Wanting to do right by your family is admirable, but we can’t lose sight of what it actually means to be there for your family. Financial health is important, but an obsession with financial health—or any area of health, really—can detract from other, equally important facets of your health. If you’re always at work, your relationships with your family and friends are likely to suffer because you are more likely to miss some of life’s most important moments.

A lack of work-life balance can mean physical consequences as well. We already know that long work hours are typically associated with longer periods of seated inactivity, which in addition to the lack of healthy activity comes with a slew of health risks. If you’re spending more time at work, you are less likely to have healthy meals on hand, so your fuelings tend to be processed fast food that’s convenient. And then there’s the long commute, which wears on mental health as well as physical health.

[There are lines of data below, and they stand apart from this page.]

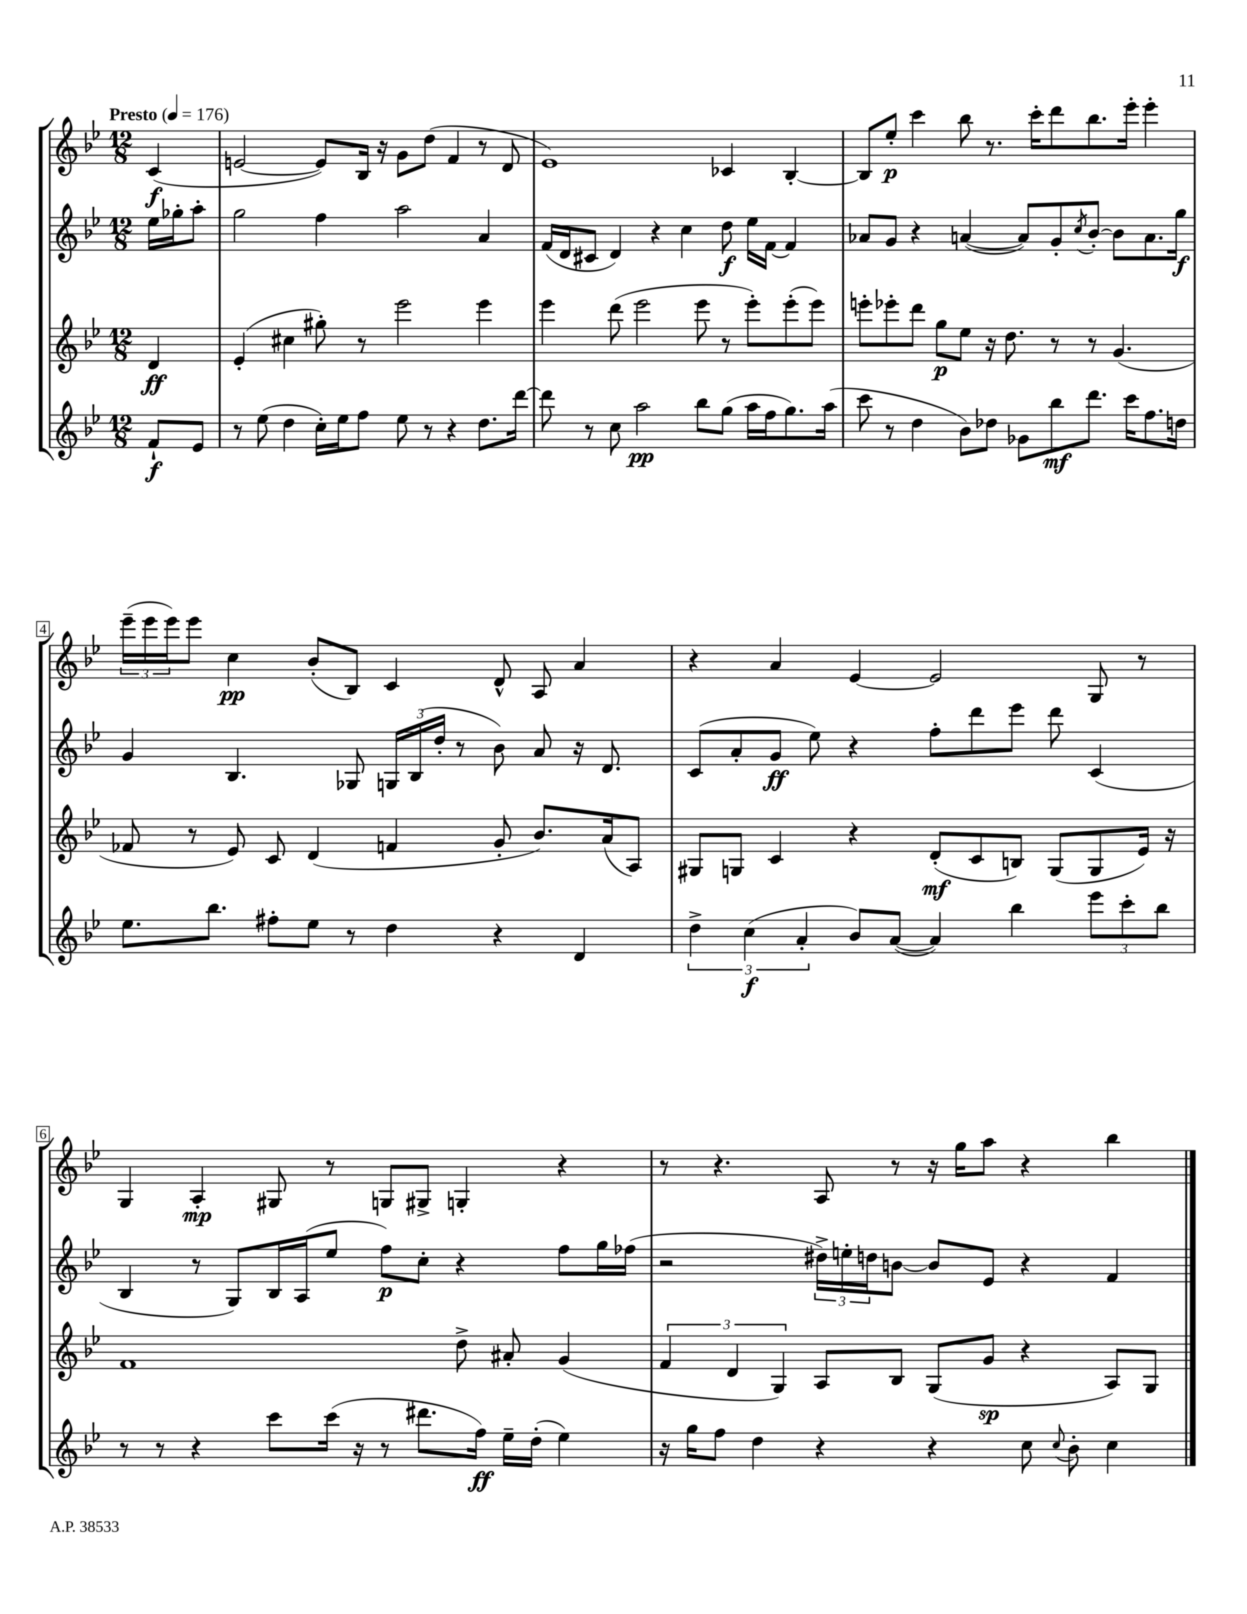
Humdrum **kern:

**kern	**kern	**kern	**kern
*staff4	*staff3	*staff2	*staff1
*clefG2	*clefG2	*clefG2	*clefG2
*k[b-e-]	*k[b-e-]	*k[b-e-]	*k[b-e-]
*M12/8	*M12/8	*M12/8	*M12/8
*MM176	*MM176	*MM176	*MM176
8f`	4d	16ee-	(4c
.	.	16gg-'	.
8e-	.	8aa'	.
=	=	=	=
8r	(4e-'	2gg	[2e
(8ee-	.	.	.
4dd	4cc#	.	.
16cc')	8gg#')	4ff	8e])
16ee-	.	.	.
8ff	8r	.	16B-
.	.	.	16r
8ee-	2eee-	2aa	8g
8r	.	.	(8dd
4r	.	.	4f
8.dd	4eee-	4a	8r
.	.	.	8d
[16ddd	.	.	.
=	=	=	=
8ddd]	4eee-	(16f	1e-)
.	.	16d	.
8r	.	8c#	.
8cc	(8ddd	4d)	.
2aa	2eee-	.	.
.	.	4r	.
.	.	4cc	.
8bb-	8eee-	.	.
(8gg	8r	8dd	4c-
16aa	8eee-')	16ee-	.
16ff	.	[16f	.
8.gg)	(8eee-'	4f]	[4B-'
.	8eee-)	.	.
(16aa	.	.	.
=	=	=	=
8ccc	8eee'	8a-	8B-]
8r	8eee-'	8g	8ee-'
4dd	8ddd	4r	4ccc
.	8gg	.	.
8b-)	8ee-	([4a	8bb-
8dd-	16r	.	8.r
.	8.dd	.	.
8g-	.	8a])	.
.	.	.	16ccc'
8bb-	8r	8g'	8ddd
.	.	8qcc	.
8.ddd	8r	[8b-'	8.bb-
.	(4.g	8b-]	.
16ccc	.	.	16eee-'
8.ff	.	8.a	4eee-'
16dd	.	16gg	.
=	=	=	=
8.ee-	8f-	4g	(24eee-~
.	.	.	24eee-
.	.	.	24eee-)
.	8r	.	8eee-
8.bb-	.	.	.
.	8e-)	4.B-	4cc
8ff#'	8c	.	.
8ee-	(4d	.	(8b-'
8r	.	8G-	8B-)
4dd	4f	24G	4c
.	.	(24B-	.
.	.	24dd'	.
.	.	8r	.
4r	8g'	8b-)	8d^^
.	8.b-)	8a	8A
4d	.	16r	4a
.	(16a	8.d	.
.	8A)	.	.
=	=	=	=
6dd^	8G#	(8c	4r
.	8G	8a'	.
(6cc	.	.	.
.	4c	8g	4a
6a'	.	.	.
.	.	8ee-)	.
8b-)	4r	4r	[4e-
([8a	.	.	.
4a])	(8d'	8ff'	2e-]
.	8c	8ddd	.
4bb-	8B)	8eee-	.
.	(8G	8ddd	.
12eee-	8G	(4c	8G
12ccc'	.	.	.
.	16e-)	.	8r
12bb-	.	.	.
.	16r	.	.
=	=	=	=
8r	1f	4B-	4G
8r	.	.	.
4r	.	8r	4A'
.	.	8G)	.
8ccc	.	16B-	8G#
.	.	(16A	.
(16ccc	.	8ee-	8r
16r	.	.	.
8r	.	8ff)	8G
8.ddd#	.	8cc'	8G#^
.	8dd^	4r	4G'
16ff)	.	.	.
16ee-~	8a#'	.	.
(16dd'	.	.	.
4ee-)	(4g	8ff	4r
.	.	16gg	.
.	.	(16ff-	.
=	=	=	=
16r	6f	2r	8r
16gg	.	.	.
8ff	.	.	4.r
.	6d	.	.
4dd	.	.	.
.	6G)	.	.
4r	8A	24dd#^)	8A
.	.	24ee'	.
.	.	24dd	.
.	8B-	[8b	8r
4r	(8G	8b]	16r
.	.	.	16gg
.	8g	8e-	8aa
8cc	4r	4r	4r
8qqcc	.	.	.
8b-'	.	.	.
4cc	8A)	4f	4bb-
.	8G	.	.
==	==	==	==
*-	*-	*-	*-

Work is necessary for our lives and even to our self-fulfillment to some degree—I love my work and what it means for my contribution to the world, for example—but ignoring the need to find balance can lead to serious consequences. According to a new study in the Journal of Occupational and Environmental Medicine, working more than 45 hours a week puts you at a greater and greater risk of heart disease.

We knew that heart disease was a concern because of the behaviors associated with longer work hours that we discussed a few paragraphs ago, but this study went as far as to break down the risk by total work hours, which is pretty compelling. Here’s the breakdown:

  • 55 hours of work means you are 16 percent more likely to have a cardiovascular problem compared to people working 45 hours.
  • At 60 hours that risk increases by 35 percent compared to 45 hours
  • At 65 hours that risk increases by 52 percent compared to 45 hours
  • At 70 hours that risk increases by 74 percent compared to 45 hours

The takeaway here should not be that you need to stop working or that you should give up on your professional goals. That is not at all what this research should mean to you. Instead, the lesson I see in this research is what happens when you organize your life entirely around your work. If work is what matters most, then of course you will let your Habits of Health decline into Habits of Disease.

If you instead say to yourself that your work is important to you but so is your family and your own well-being, you set the stage for hitting the gym on your lunch break, opting out of picking up that extra project so you can spend a little more time at home, or perhaps considering a career change to cut back on the commute.

Work is admirable and important, but don’t sacrifice every other aspect of your life for it. Create health in all areas instead.